▶ [Exercise tasks]:
**1.** Name every county that the article on breast cancer near fracking lists as having rising breast cancer rates.
**2.** Extend the article on breast cancer near fracking with a further paragraph or two that pick up after its final sentence.

Breast Cancer Rises Near Fracking

Tags:breast cancer, fracking, natural gas production, solvents, toxins

The Centers for Disease Control has recently reported that while breast cancer rates have been slowly falling in recent years, they are on the rise in several natural gas production counties in Texas. The counties, including Denton County and five surrounding counties, has been the home to the largest concentration of natural gas production, according to a 2010 Texas Commission on Environmental Quality report, which inventoried natural gas production emission sources in 24 counties among the Barnett Shale.

It just so happened that the cancer hike was exclusive to the same counties that had the highest concentration of natural gas production equipment and emissions – which are known to utilize a number of toxic solvents and other chemicals for their natural gas ‘fracking’ production according to some scientists.

It also so happens that while the rest of Texas and the U.S. on average is experiencing lower cancer rates, rates are up in these six counties: Denton, Hood, Johnson, Parker, Tarrant and Wise counties. These six counties contain about 3 million people within a 5,000 square mile area.

Breast cancer rates have been falling nationally over the last few years according to the National Cancer Institute. Between 1975 to 1999, breast cancers rose from 103 per 100,000 people to 141 per 100,000. Then the rates dropped since 1999, to 127 per 100,000 in 2008 – the last yearly data published by the Institute.

Meanwhile, according to the Texas Cancer Registry, breast cancer rates among these six counties in Texas has risen by nearly 20% from 2005 to 2008.

Research has increasingly found that breast cancer is linked to toxins. These have included smoking, synthetic hormones and other toxins according to the American Cancer Society. Most experts also agree that poor diet and lack of antioxidants also significantly relate to breast cancer. The National Institute of Environmental Health Sciences and the National Cancer Institute have been funding the Breast Cancer and the Environment Research Program, which studies causitive elements at laboratories on the east coast and west coast.

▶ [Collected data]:

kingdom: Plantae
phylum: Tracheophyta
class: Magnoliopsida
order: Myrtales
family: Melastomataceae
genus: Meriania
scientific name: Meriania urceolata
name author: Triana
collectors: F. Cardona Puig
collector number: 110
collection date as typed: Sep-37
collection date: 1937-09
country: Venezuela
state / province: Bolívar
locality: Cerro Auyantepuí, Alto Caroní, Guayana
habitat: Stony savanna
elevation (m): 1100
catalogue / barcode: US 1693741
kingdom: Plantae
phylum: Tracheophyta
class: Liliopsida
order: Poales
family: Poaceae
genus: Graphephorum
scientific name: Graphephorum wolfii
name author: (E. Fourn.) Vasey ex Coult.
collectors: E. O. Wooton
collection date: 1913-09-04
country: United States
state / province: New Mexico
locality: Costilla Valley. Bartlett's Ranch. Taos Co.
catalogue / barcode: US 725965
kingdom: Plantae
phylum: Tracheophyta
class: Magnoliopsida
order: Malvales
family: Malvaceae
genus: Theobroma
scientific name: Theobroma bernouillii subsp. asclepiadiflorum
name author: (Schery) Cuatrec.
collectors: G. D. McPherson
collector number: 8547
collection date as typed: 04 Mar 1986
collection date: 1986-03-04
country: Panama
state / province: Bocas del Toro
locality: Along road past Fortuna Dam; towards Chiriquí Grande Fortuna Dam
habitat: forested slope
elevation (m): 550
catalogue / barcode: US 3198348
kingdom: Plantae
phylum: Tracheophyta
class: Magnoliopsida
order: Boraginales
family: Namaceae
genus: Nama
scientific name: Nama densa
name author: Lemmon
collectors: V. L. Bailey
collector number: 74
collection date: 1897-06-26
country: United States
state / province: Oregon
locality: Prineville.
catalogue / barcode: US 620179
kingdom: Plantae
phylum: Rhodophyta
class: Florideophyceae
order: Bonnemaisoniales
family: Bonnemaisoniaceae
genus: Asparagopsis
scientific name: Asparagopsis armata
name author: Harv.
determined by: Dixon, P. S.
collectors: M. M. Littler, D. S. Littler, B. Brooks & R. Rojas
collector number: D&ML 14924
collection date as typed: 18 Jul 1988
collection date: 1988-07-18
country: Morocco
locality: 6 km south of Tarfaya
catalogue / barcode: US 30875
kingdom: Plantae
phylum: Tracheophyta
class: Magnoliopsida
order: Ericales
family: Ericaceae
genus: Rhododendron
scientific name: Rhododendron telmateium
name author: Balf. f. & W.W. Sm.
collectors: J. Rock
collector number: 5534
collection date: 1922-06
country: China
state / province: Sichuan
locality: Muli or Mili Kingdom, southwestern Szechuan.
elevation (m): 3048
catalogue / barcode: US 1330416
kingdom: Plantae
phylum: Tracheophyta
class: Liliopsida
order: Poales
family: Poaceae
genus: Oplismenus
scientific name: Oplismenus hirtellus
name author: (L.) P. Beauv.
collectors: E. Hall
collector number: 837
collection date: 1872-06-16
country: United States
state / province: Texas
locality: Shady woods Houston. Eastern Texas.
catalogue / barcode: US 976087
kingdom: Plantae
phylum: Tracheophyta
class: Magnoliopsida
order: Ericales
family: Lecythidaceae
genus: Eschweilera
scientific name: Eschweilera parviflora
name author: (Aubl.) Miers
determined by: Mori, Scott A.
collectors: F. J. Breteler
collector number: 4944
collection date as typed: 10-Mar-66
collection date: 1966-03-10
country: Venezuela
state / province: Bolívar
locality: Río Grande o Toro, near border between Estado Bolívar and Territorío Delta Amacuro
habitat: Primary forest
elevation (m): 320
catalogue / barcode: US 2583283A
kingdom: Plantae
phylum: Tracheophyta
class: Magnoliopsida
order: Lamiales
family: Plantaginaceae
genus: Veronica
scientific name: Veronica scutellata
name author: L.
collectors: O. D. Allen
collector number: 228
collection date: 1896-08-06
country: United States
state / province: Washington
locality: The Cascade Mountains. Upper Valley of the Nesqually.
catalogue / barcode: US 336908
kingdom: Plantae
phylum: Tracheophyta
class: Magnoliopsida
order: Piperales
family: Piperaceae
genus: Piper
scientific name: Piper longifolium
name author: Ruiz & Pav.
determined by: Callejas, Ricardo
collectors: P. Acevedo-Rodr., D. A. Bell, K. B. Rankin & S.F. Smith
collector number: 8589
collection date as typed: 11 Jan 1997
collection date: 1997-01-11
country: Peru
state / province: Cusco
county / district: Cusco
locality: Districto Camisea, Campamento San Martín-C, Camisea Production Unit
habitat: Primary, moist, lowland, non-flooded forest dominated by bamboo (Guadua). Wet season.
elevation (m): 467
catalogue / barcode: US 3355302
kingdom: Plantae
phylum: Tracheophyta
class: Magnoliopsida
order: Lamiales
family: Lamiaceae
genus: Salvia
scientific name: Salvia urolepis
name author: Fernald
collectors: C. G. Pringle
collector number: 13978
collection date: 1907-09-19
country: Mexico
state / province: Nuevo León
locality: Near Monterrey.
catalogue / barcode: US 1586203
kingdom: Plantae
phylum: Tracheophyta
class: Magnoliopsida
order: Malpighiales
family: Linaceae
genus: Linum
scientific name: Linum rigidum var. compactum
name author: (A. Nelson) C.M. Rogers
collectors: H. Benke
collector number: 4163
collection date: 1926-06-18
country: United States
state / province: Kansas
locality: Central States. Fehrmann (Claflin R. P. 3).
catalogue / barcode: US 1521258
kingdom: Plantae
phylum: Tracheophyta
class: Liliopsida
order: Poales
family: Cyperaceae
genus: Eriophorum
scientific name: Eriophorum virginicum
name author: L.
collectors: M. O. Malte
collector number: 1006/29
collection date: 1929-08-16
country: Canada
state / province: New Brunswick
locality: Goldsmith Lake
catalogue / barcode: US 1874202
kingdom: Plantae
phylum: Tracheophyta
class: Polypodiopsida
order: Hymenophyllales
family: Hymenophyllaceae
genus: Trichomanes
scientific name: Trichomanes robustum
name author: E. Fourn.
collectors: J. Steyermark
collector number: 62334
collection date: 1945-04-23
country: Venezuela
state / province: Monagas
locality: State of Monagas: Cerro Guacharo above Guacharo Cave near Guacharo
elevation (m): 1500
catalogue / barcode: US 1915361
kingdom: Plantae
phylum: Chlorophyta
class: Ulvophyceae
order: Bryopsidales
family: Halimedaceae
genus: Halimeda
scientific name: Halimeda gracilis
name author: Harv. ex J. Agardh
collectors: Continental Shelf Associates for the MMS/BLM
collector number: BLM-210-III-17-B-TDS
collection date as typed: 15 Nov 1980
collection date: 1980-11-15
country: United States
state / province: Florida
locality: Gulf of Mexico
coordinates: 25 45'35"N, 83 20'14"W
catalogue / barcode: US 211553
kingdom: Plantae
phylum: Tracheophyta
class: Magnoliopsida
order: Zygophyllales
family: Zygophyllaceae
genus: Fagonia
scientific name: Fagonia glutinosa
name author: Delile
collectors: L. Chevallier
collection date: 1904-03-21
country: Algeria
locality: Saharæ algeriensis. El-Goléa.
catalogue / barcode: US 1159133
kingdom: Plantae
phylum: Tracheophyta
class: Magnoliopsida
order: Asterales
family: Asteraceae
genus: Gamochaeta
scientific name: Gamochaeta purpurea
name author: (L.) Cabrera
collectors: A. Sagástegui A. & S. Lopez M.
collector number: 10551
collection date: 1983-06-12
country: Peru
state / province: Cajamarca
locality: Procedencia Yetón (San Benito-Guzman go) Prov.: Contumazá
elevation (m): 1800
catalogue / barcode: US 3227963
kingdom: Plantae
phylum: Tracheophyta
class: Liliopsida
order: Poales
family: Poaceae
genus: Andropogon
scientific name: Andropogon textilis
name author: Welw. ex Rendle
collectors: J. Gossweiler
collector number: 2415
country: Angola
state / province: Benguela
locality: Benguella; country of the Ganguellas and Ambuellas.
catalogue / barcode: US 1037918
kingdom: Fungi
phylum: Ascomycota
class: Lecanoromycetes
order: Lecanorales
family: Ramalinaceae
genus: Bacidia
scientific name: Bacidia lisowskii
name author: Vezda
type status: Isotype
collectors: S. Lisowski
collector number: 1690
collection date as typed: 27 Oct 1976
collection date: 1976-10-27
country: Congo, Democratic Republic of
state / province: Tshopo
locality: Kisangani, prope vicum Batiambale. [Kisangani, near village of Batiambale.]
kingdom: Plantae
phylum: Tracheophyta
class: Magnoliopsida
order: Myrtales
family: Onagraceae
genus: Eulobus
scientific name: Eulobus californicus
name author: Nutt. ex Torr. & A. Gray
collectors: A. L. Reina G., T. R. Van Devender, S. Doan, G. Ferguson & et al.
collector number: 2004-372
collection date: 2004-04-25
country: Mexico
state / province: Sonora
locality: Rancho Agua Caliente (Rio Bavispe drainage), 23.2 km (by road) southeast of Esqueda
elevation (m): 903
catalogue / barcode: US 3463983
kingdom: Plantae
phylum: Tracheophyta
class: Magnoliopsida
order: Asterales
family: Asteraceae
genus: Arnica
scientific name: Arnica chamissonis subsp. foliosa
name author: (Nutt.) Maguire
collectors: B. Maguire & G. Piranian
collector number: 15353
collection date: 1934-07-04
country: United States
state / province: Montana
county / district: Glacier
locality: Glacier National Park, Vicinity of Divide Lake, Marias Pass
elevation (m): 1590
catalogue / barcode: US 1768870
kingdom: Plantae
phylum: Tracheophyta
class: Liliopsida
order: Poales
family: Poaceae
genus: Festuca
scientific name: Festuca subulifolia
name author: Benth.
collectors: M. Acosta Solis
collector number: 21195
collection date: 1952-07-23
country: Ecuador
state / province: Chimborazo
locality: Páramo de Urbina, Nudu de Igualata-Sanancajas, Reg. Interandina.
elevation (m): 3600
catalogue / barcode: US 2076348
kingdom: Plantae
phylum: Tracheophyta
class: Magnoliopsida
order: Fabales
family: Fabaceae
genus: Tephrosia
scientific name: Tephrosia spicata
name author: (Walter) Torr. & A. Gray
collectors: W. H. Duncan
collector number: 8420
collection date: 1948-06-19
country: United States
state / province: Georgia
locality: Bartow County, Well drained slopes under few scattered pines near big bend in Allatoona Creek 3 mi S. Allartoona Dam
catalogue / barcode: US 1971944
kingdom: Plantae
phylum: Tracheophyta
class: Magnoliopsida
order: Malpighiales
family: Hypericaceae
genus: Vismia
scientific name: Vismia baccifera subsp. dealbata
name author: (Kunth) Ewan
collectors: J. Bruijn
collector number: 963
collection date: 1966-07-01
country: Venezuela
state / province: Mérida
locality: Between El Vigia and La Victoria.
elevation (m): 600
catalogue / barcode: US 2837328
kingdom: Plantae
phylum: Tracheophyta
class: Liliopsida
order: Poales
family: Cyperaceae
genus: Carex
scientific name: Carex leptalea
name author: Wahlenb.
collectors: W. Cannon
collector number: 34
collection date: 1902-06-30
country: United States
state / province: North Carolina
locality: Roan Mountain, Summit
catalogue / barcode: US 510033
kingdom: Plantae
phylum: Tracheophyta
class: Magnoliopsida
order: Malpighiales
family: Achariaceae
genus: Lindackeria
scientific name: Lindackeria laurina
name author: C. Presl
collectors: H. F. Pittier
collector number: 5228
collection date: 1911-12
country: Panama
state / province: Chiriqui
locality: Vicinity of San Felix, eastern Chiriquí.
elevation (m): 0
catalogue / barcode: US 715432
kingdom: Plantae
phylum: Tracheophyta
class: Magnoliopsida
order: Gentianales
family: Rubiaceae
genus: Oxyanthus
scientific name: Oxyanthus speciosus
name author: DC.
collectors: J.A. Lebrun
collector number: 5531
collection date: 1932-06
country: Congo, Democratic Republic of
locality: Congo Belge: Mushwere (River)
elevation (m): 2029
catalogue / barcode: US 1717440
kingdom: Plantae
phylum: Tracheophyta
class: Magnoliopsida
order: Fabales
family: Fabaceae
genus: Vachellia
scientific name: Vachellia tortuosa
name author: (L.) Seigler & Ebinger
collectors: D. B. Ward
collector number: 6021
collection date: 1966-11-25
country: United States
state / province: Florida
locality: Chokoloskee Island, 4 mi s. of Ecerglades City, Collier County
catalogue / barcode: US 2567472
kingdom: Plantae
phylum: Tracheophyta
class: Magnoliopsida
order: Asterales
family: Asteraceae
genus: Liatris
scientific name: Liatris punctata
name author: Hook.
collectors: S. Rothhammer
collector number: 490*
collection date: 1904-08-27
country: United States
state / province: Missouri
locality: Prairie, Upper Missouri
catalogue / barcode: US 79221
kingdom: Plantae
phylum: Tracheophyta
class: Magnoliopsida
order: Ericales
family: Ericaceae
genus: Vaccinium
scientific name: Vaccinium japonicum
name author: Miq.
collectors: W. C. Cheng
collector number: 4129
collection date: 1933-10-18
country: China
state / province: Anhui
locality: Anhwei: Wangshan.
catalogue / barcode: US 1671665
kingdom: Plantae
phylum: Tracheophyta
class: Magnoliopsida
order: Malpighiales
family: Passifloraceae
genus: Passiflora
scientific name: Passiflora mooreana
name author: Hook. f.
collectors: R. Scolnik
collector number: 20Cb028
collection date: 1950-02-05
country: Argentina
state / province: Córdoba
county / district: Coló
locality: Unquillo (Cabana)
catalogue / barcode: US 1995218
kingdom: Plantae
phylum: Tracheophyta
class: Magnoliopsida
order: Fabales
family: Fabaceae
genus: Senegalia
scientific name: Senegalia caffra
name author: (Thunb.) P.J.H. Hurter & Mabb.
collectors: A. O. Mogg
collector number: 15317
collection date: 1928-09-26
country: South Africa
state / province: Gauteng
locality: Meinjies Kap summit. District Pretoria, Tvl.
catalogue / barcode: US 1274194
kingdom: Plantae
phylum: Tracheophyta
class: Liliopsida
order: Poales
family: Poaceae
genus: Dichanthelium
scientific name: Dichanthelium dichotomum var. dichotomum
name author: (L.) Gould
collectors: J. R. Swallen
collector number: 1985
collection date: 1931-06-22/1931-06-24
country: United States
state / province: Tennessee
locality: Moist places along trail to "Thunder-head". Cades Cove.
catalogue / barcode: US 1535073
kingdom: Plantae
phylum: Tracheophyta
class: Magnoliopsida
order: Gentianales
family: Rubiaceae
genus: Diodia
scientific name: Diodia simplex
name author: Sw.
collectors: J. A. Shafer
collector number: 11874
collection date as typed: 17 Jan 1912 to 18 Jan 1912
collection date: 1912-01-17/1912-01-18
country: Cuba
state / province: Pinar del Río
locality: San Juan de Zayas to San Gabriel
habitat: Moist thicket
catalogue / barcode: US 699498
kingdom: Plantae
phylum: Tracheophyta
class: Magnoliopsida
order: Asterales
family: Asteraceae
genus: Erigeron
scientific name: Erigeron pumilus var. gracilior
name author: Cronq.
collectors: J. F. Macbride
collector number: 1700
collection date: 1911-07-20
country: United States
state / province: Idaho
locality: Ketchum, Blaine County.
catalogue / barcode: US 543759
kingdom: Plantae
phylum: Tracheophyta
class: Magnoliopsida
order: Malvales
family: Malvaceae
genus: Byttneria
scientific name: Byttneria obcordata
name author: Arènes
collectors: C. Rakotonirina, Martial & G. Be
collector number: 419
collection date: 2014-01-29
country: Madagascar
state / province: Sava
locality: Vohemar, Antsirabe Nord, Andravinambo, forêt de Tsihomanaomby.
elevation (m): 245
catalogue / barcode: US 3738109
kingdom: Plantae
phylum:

▶ [Responses for each task]:
**1.** Denton, Hood, Johnson, Parker, Tarrant, Wise

**2.**
“Finding cancer clusters has a very limited application in understanding environmental exposure, since statistical research methods work better when studying things that are big,” Julia Brody, executive director of the Silent Spring Institute, told a Denton Record-Chronicle reporter. The Silent Spring Institute is a research group that studies breast cancer risk. The group has found a number of associations between toxins such as solvents and fuel compounds and breast cancer.

Natural gas production has been under fire for their use of potentially toxic chemicals, which they use during the process of drilling through shale using a process called “fracking.” Many states, such as New York, are seeking to limit the amount of potential exposure to these toxins during the production of natural gas. Robert F. Kennedy has reported recently on these efforts.

Medical researchers are currently trying to nail down the precise causes for the uptick in breast cancer rates among these counties – and are closely looking at natural gas production chemical exposure.